隣の年下くんがダンジョンの同居人につき、リアルでも溺愛始まりました

 きっと母は嬉々として峯岸との関係が次の段階に入ったと父に告げることだろう。

 峯岸は超えてはいけない、一線を超えてしまった。
 娘とイブに温泉旅行。
 父は最後の一手とばかりに峯岸を囲い込むはず。結婚、婚約、その辺りのフレーズが早ければ今年中に聞こえてきそうだ。

大浴場にある旅館自慢の露天風呂を満喫し、さっぱりして部屋に戻ると、峯岸が畳の間でお茶を飲んでいた。
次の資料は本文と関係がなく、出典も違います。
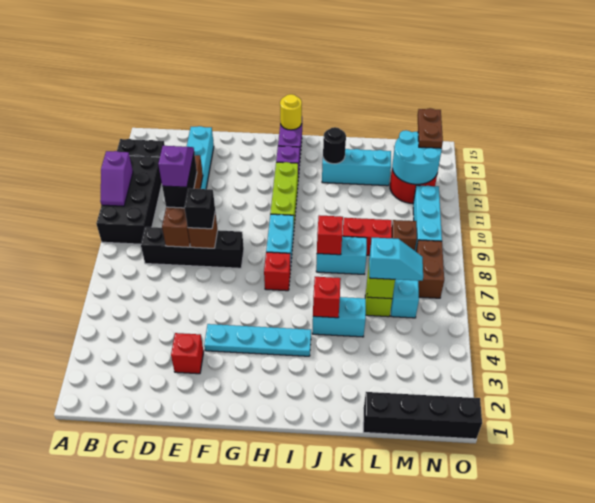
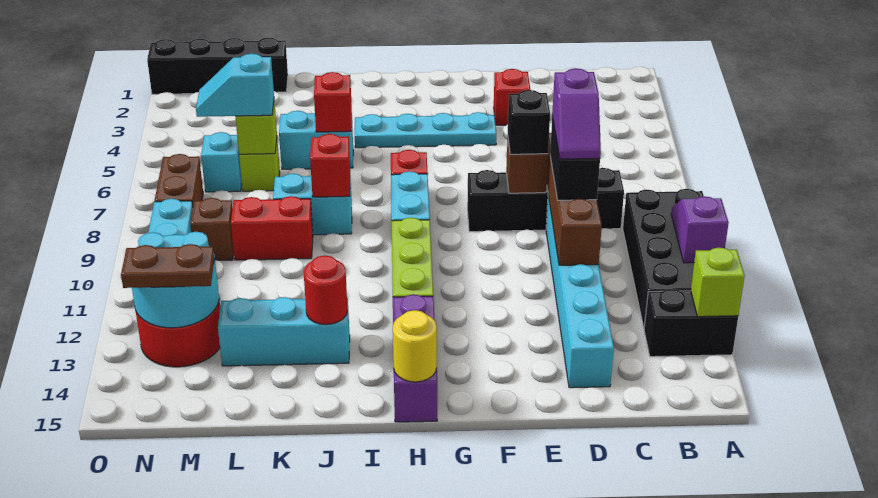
none -> lime 1x1 brick [691,247,745,317]
black 1x1 round brick [323,127,346,164] -> red 1x1 round brick [304,255,347,325]
brown 1x2 plate [418,108,443,148] -> brown 1x2 plate turned to [121,244,214,288]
本当に仕事だったのか、スーツのジャケットと仕事カバンが無造作に畳の上に転がっている。

「トラブル、片付いたんですか?」
 白々しいと思いつつ、声をかけると、峯岸は表情を強張らせてハッと息を呑んだ。
「あ、燕さん……」と呟いたのちに、ざっと頭を下げた。

「申し訳ない!
 こんな騙し討ちみたいな真似をしてしまい、自分でも恥ずかしく思います。その……どうしても燕さんに来て頂かなくてはならなくなってしまって」

 峯岸の様子から見ても、相当困っているのがわかる。
 私が必要な緊急事態とは、なんなのだ。

「実は……」と、峯岸は語り出した。

 先月あたり、父から私との交際が順調かどうかを尋ねられたらしい。
 関係が順調であることを伝えると、
「峯岸くん。旅館部屋を用意したから、よかったら娘を誘ってやってくれ。なかなか予約が取れない客室を無理言ってお願いしたんだ。無駄にしないでくれよ」と、なかなかの圧をかけられたらしい。

 当然、峯岸と私はそういう関係ではないので、旅館へ誘うことはなかった。